What needs to be done
Write the records below out again. Match them exactly.

Collected data
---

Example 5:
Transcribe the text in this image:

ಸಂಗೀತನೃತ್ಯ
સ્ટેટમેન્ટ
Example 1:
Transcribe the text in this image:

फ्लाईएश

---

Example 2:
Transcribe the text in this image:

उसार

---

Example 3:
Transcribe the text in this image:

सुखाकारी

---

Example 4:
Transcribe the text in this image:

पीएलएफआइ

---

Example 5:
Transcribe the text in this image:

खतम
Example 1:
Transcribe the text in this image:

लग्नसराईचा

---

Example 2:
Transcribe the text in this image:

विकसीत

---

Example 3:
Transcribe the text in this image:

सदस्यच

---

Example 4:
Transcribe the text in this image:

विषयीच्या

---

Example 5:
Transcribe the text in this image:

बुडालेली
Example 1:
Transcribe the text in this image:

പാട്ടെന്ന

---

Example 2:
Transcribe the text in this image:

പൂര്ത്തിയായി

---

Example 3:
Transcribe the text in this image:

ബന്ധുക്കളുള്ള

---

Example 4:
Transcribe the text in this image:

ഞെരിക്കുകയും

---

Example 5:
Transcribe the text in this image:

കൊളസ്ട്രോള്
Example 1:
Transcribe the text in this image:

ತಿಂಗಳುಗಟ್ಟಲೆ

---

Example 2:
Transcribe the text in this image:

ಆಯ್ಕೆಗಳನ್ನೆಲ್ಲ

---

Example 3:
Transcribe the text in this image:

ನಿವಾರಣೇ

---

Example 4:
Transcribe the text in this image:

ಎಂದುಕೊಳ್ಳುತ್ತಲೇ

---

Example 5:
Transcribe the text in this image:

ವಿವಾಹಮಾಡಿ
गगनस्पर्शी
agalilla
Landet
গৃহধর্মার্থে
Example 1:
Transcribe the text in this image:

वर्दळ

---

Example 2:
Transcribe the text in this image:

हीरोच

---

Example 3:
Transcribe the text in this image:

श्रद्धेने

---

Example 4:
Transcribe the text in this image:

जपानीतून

Exercise output
---

Example 5:
Transcribe the text in this image:

ಸಂಗೀತನೃತ್ಯ
સ્ટેટમેન્ટ
Example 1:
Transcribe the text in this image:

फ्लाईएश

---

Example 2:
Transcribe the text in this image:

उसार

---

Example 3:
Transcribe the text in this image:

सुखाकारी

---

Example 4:
Transcribe the text in this image:

पीएलएफआइ

---

Example 5:
Transcribe the text in this image:

खतम
Example 1:
Transcribe the text in this image:

लग्नसराईचा

---

Example 2:
Transcribe the text in this image:

विकसीत

---

Example 3:
Transcribe the text in this image:

सदस्यच

---

Example 4:
Transcribe the text in this image:

विषयीच्या

---

Example 5:
Transcribe the text in this image:

बुडालेली
Example 1:
Transcribe the text in this image:

പാട്ടെന്ന

---

Example 2:
Transcribe the text in this image:

പൂര്ത്തിയായി

---

Example 3:
Transcribe the text in this image:

ബന്ധുക്കളുള്ള

---

Example 4:
Transcribe the text in this image:

ഞെരിക്കുകയും

---

Example 5:
Transcribe the text in this image:

കൊളസ്ട്രോള്
Example 1:
Transcribe the text in this image:

ತಿಂಗಳುಗಟ್ಟಲೆ

---

Example 2:
Transcribe the text in this image:

ಆಯ್ಕೆಗಳನ್ನೆಲ್ಲ

---

Example 3:
Transcribe the text in this image:

ನಿವಾರಣೇ

---

Example 4:
Transcribe the text in this image:

ಎಂದುಕೊಳ್ಳುತ್ತಲೇ

---

Example 5:
Transcribe the text in this image:

ವಿವಾಹಮಾಡಿ
गगनस्पर्शी
agalilla
Landet
গৃহধর্মার্থে
Example 1:
Transcribe the text in this image:

वर्दळ

---

Example 2:
Transcribe the text in this image:

हीरोच

---

Example 3:
Transcribe the text in this image:

श्रद्धेने

---

Example 4:
Transcribe the text in this image:

जपानीतून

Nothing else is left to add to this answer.